## What the task requires
For this exercise, please reproduce the records below word for word, from the first line through the line with "middle tip: (951, 780)".

Items from a dataset
BEGIN

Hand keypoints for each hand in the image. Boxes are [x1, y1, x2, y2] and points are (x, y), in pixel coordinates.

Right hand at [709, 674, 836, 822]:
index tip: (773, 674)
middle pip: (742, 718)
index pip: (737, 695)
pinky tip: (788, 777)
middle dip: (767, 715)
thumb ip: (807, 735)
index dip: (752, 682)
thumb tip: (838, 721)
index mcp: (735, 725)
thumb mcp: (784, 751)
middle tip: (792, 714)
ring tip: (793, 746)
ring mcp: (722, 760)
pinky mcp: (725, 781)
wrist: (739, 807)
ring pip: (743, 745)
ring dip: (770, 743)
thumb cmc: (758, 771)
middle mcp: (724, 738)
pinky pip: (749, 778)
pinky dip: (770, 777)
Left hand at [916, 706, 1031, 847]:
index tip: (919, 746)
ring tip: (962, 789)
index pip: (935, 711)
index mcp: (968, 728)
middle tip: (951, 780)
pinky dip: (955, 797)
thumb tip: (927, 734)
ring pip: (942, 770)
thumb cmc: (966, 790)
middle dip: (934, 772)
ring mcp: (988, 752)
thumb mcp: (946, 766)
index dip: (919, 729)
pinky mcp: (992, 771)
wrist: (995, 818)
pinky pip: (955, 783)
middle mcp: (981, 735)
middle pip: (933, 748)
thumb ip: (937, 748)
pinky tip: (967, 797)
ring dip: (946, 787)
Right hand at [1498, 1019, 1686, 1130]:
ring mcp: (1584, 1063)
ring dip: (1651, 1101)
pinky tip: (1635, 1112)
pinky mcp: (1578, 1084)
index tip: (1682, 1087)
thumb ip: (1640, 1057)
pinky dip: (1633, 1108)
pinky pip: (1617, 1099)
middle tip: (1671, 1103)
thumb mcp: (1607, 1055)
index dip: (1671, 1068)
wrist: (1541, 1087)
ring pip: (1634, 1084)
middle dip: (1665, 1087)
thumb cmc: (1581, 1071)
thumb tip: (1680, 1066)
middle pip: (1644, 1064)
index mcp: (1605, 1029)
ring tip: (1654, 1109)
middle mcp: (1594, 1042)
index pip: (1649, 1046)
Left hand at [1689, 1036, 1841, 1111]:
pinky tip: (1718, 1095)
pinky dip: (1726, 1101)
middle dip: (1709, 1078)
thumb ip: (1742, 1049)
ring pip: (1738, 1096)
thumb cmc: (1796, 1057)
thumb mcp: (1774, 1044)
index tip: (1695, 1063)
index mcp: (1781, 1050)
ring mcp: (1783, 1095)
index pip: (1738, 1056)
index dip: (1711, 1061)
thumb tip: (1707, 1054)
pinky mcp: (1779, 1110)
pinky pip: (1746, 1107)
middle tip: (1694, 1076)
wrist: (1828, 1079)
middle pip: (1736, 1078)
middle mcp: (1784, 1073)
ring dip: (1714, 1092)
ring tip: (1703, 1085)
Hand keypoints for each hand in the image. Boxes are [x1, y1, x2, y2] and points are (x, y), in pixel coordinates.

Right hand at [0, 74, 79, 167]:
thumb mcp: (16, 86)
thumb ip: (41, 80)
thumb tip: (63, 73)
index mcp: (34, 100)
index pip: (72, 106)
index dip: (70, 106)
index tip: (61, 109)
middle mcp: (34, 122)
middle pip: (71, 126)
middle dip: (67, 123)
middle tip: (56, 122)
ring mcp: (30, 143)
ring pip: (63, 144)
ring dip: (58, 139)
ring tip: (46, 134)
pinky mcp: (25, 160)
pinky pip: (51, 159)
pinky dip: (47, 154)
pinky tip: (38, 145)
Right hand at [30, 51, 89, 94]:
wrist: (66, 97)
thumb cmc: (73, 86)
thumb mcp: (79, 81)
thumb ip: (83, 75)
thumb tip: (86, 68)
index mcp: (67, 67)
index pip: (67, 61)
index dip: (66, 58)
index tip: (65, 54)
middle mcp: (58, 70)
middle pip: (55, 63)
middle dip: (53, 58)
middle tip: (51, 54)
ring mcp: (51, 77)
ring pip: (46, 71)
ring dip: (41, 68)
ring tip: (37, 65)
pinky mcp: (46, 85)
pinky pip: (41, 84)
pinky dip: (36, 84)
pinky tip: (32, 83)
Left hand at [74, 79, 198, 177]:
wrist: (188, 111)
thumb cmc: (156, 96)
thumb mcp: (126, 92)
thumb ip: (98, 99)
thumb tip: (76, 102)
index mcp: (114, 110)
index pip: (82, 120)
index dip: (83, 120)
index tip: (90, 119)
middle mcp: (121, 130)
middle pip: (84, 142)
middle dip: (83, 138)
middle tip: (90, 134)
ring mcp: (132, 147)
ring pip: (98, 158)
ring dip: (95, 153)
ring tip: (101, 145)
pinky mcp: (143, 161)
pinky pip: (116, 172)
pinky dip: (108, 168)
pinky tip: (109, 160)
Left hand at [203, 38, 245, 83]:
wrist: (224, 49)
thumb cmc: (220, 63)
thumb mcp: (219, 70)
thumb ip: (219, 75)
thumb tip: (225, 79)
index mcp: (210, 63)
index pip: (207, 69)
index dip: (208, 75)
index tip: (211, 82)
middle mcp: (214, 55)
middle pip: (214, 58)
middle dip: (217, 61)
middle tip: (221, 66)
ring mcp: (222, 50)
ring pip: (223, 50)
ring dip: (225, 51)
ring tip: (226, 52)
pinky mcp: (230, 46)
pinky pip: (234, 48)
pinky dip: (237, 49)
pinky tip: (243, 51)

END

## Answer box
Hand keypoints for each hand in the image. Boxes are [x1, y1, x2, y2] and points are (x, y), in pixel coordinates.

Right hand at [709, 674, 836, 822]:
index tip: (773, 674)
middle pip: (742, 718)
index pip: (737, 695)
pinky tip: (788, 777)
middle dip: (767, 715)
thumb ip: (807, 735)
index dip: (752, 682)
thumb tip: (838, 721)
index mcp: (735, 725)
thumb mcp: (784, 751)
middle tip: (792, 714)
ring tip: (793, 746)
ring mcp: (722, 760)
pinky mcp: (725, 781)
wrist: (739, 807)
ring pip: (743, 745)
ring dip: (770, 743)
thumb cmc: (758, 771)
middle mcp: (724, 738)
pinky pip: (749, 778)
pinky dip: (770, 777)
Left hand at [916, 706, 1031, 847]:
index tip: (919, 746)
ring tip: (962, 789)
index pip: (935, 711)
index mcp: (968, 728)
middle tip: (951, 780)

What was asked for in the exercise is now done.